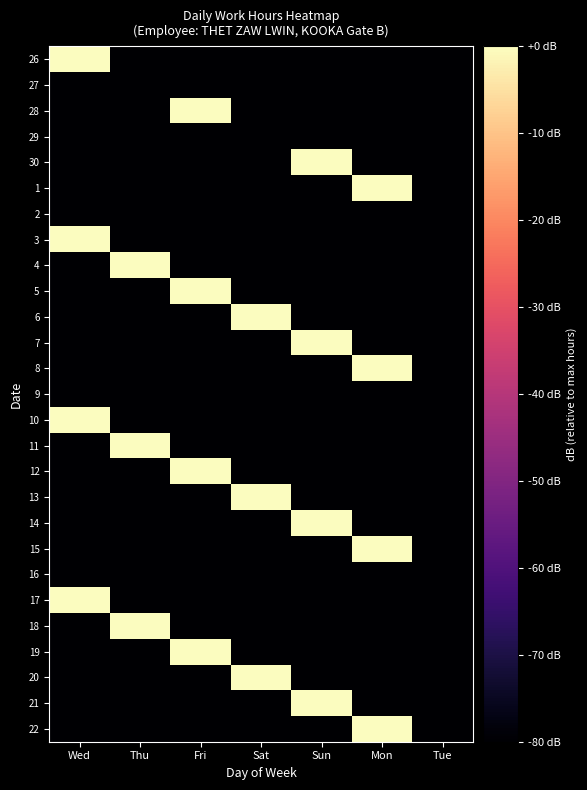

Reading left to right, transcribe all the data shown in this chart.

26: Wed=-0.2	Thu=-81.9	Fri=-81.9	Sat=-81.9	Sun=-81.9	Mon=-81.9	Tue=-81.9
27: Wed=-81.9	Thu=-81.9	Fri=-81.9	Sat=-81.9	Sun=-81.9	Mon=-81.9	Tue=-81.9
28: Wed=-81.9	Thu=-81.9	Fri=-0.2	Sat=-81.9	Sun=-81.9	Mon=-81.9	Tue=-81.9
29: Wed=-81.9	Thu=-81.9	Fri=-81.9	Sat=-81.9	Sun=-81.9	Mon=-81.9	Tue=-81.9
30: Wed=-81.9	Thu=-81.9	Fri=-81.9	Sat=-81.9	Sun=-0.3	Mon=-81.9	Tue=-81.9
1: Wed=-81.9	Thu=-81.9	Fri=-81.9	Sat=-81.9	Sun=-81.9	Mon=-0.2	Tue=-81.9
2: Wed=-81.9	Thu=-81.9	Fri=-81.9	Sat=-81.9	Sun=-81.9	Mon=-81.9	Tue=-81.9
3: Wed=-0.2	Thu=-81.9	Fri=-81.9	Sat=-81.9	Sun=-81.9	Mon=-81.9	Tue=-81.9
4: Wed=-81.9	Thu=-0.3	Fri=-81.9	Sat=-81.9	Sun=-81.9	Mon=-81.9	Tue=-81.9
5: Wed=-81.9	Thu=-81.9	Fri=-0.2	Sat=-81.9	Sun=-81.9	Mon=-81.9	Tue=-81.9
6: Wed=-81.9	Thu=-81.9	Fri=-81.9	Sat=-0.2	Sun=-81.9	Mon=-81.9	Tue=-81.9
7: Wed=-81.9	Thu=-81.9	Fri=-81.9	Sat=-81.9	Sun=-0.2	Mon=-81.9	Tue=-81.9
8: Wed=-81.9	Thu=-81.9	Fri=-81.9	Sat=-81.9	Sun=-81.9	Mon=-0.2	Tue=-81.9
9: Wed=-81.9	Thu=-81.9	Fri=-81.9	Sat=-81.9	Sun=-81.9	Mon=-81.9	Tue=-81.9
10: Wed=-0.2	Thu=-81.9	Fri=-81.9	Sat=-81.9	Sun=-81.9	Mon=-81.9	Tue=-81.9
11: Wed=-81.9	Thu=-0.3	Fri=-81.9	Sat=-81.9	Sun=-81.9	Mon=-81.9	Tue=-81.9
12: Wed=-81.9	Thu=-81.9	Fri=-0.3	Sat=-81.9	Sun=-81.9	Mon=-81.9	Tue=-81.9
13: Wed=-81.9	Thu=-81.9	Fri=-81.9	Sat=-0.2	Sun=-81.9	Mon=-81.9	Tue=-81.9
14: Wed=-81.9	Thu=-81.9	Fri=-81.9	Sat=-81.9	Sun=-0.3	Mon=-81.9	Tue=-81.9
15: Wed=-81.9	Thu=-81.9	Fri=-81.9	Sat=-81.9	Sun=-81.9	Mon=-0.3	Tue=-81.9
16: Wed=-81.9	Thu=-81.9	Fri=-81.9	Sat=-81.9	Sun=-81.9	Mon=-81.9	Tue=-81.9
17: Wed=-0.3	Thu=-81.9	Fri=-81.9	Sat=-81.9	Sun=-81.9	Mon=-81.9	Tue=-81.9
18: Wed=-81.9	Thu=-0.3	Fri=-81.9	Sat=-81.9	Sun=-81.9	Mon=-81.9	Tue=-81.9
19: Wed=-81.9	Thu=-81.9	Fri=-0.3	Sat=-81.9	Sun=-81.9	Mon=-81.9	Tue=-81.9
20: Wed=-81.9	Thu=-81.9	Fri=-81.9	Sat=-0.2	Sun=-81.9	Mon=-81.9	Tue=-81.9
21: Wed=-81.9	Thu=-81.9	Fri=-81.9	Sat=-81.9	Sun=-0.3	Mon=-81.9	Tue=-81.9
22: Wed=-81.9	Thu=-81.9	Fri=-81.9	Sat=-81.9	Sun=-81.9	Mon=-0.2	Tue=-81.9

##############################

Instructions for the task: How many lines of the data above contain the string "Reading"? Matching is case-sensitive, so a different capitalization does not count. Reply with the number alone.

Solution for this problem: 1